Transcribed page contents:
* * *
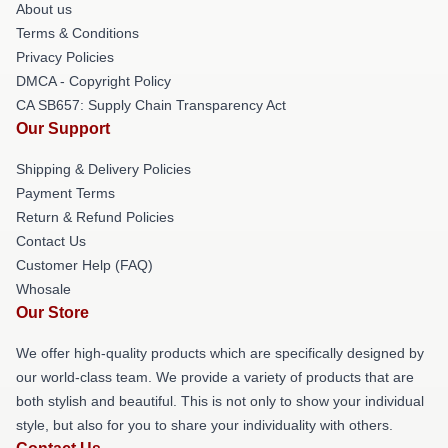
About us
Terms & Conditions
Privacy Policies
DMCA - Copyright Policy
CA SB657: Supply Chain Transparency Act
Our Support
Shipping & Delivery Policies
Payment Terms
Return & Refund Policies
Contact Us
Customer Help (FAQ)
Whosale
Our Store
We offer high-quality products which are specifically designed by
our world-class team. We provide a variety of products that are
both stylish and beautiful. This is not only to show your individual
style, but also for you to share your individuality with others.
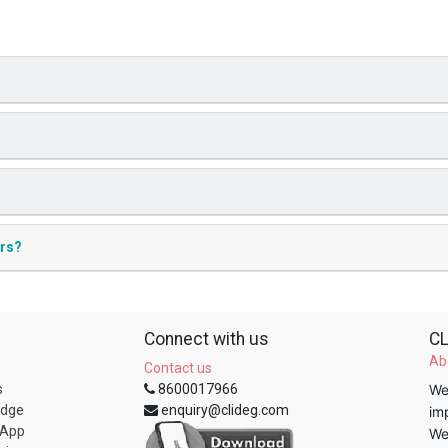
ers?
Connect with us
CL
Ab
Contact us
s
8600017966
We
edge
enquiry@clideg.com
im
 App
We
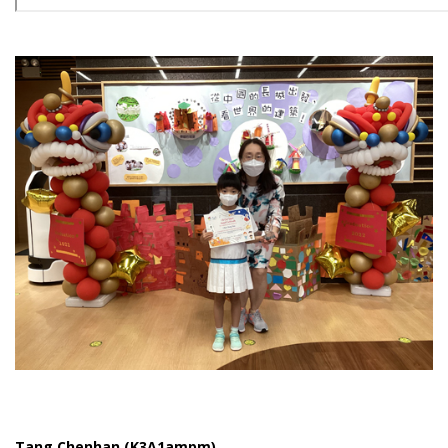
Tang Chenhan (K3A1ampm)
* * *
HOW TO COMPLETE THIS TASK:
Turn everything from the start of the entries down through the line containing "both stylish and" into a JSON list of strings, one string per line, with blank lines dropped. Leave the pictures out.

FINAL ANSWER:
[
  "About us",
  "Terms & Conditions",
  "Privacy Policies",
  "DMCA - Copyright Policy",
  "CA SB657: Supply Chain Transparency Act",
  "Our Support",
  "Shipping & Delivery Policies",
  "Payment Terms",
  "Return & Refund Policies",
  "Contact Us",
  "Customer Help (FAQ)",
  "Whosale",
  "Our Store",
  "We offer high-quality products which are specifically designed by",
  "our world-class team. We provide a variety of products that are",
  "both stylish and beautiful. This is not only to show your individual"
]